Когда-то я по дурости писал про голые деревья – дескать, эти вернее и честнее тех других, что прикрываются зеленой шапкой. Весенний Лес, должно быть, не забыл подобной наглости, но мстительность ему была, я видел, совершенно чужда. Он мне сказал:

– Смелее, алкоголик! Броди, дыши, знакомься, вспоминай! Про кедр и дуб, про сосны и березы, про почки и стручки ты слышал в детстве, за пестик и тычинки в пятом классе ты получил «отлично», обормот...

Вот положительный ион на ветке, покручивая носом, наблюдает, как отрицательно заряженный ион фривольно прыгает и фалды задирает, как та горянка... Боже, та горянка, что под гору бежит, мелькает платьем, чулками полосатыми и кофтой в таинственном лесу под Закопане в славяно-европейских эмпиреях...

Он побежал за ней по-вурдалачьи, подпрыгивая, ухая, стеная, неумолимо сверху настигая и снизу поджидая за кустом.

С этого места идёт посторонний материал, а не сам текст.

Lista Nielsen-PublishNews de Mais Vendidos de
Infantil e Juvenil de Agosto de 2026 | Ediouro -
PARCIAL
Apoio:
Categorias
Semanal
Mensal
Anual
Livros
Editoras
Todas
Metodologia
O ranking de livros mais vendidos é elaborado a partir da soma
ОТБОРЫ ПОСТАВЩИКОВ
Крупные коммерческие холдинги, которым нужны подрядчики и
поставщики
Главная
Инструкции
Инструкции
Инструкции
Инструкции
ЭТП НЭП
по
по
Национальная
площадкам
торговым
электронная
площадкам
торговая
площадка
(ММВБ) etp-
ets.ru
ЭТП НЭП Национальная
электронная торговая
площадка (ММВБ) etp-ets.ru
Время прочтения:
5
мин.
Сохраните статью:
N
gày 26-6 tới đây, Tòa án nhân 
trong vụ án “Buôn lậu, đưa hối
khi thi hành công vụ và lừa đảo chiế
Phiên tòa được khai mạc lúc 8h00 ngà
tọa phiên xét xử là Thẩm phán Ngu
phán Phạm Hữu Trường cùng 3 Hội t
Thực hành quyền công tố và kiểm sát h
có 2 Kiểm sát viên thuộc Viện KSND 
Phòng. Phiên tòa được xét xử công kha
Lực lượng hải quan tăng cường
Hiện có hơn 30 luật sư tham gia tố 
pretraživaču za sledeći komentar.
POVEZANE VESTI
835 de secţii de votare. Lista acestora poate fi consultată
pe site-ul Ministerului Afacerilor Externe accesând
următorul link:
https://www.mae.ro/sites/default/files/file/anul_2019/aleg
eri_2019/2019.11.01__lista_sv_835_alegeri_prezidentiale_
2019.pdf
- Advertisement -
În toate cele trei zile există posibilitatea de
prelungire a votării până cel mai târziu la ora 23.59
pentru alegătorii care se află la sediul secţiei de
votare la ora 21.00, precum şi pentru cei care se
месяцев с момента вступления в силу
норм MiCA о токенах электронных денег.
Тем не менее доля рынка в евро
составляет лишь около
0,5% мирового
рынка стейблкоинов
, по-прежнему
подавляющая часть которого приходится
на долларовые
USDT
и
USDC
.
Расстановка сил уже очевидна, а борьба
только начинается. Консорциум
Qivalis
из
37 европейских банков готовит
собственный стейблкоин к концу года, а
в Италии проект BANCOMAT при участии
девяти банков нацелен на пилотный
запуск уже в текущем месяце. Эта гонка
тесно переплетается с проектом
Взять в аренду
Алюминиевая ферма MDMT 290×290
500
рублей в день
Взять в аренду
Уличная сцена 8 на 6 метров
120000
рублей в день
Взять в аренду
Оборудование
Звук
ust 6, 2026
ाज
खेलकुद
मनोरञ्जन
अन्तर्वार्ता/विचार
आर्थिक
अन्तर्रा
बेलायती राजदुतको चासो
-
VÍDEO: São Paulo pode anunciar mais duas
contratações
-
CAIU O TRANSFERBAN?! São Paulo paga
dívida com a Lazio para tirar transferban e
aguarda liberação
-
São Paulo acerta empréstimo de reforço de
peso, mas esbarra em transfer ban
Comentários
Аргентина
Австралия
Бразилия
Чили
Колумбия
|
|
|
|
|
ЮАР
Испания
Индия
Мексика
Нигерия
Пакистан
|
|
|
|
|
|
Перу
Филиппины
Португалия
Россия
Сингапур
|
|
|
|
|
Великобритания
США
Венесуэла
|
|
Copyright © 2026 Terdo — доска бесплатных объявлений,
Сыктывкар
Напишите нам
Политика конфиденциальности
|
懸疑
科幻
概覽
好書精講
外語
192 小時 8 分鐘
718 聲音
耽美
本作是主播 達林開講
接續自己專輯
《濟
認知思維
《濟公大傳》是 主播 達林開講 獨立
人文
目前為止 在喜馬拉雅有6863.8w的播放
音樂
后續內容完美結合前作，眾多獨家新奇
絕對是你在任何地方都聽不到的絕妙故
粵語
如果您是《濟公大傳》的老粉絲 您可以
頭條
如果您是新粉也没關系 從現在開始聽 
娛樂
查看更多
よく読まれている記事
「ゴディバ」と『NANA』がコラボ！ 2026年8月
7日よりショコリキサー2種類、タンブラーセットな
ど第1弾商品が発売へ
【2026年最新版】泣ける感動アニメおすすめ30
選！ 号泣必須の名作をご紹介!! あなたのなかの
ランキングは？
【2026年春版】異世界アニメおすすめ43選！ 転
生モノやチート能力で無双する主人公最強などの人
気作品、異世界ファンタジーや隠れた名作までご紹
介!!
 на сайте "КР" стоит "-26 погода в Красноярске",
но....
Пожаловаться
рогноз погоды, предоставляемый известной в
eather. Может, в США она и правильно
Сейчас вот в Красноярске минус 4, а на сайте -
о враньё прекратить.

Тогда она попалась... Он, разинув слюнявый рот, испытывал блаженство сродни клещу, влезающему в мякоть, и закрывал ее своим плечом. Своим плечом огромным, словно бурка, своим плечом мохнатым, склизким, влажным, своим плечом моторным безобразным ее он прятал, грел и утешал.

Впоследствии, встречаясь на приемах, сухой мартини тихо попивая, о театральных фокусах болтая, политики прилежно избегая, а больше на мартини налегая, они в глаза глядели осторожно, и все о Закопане было там.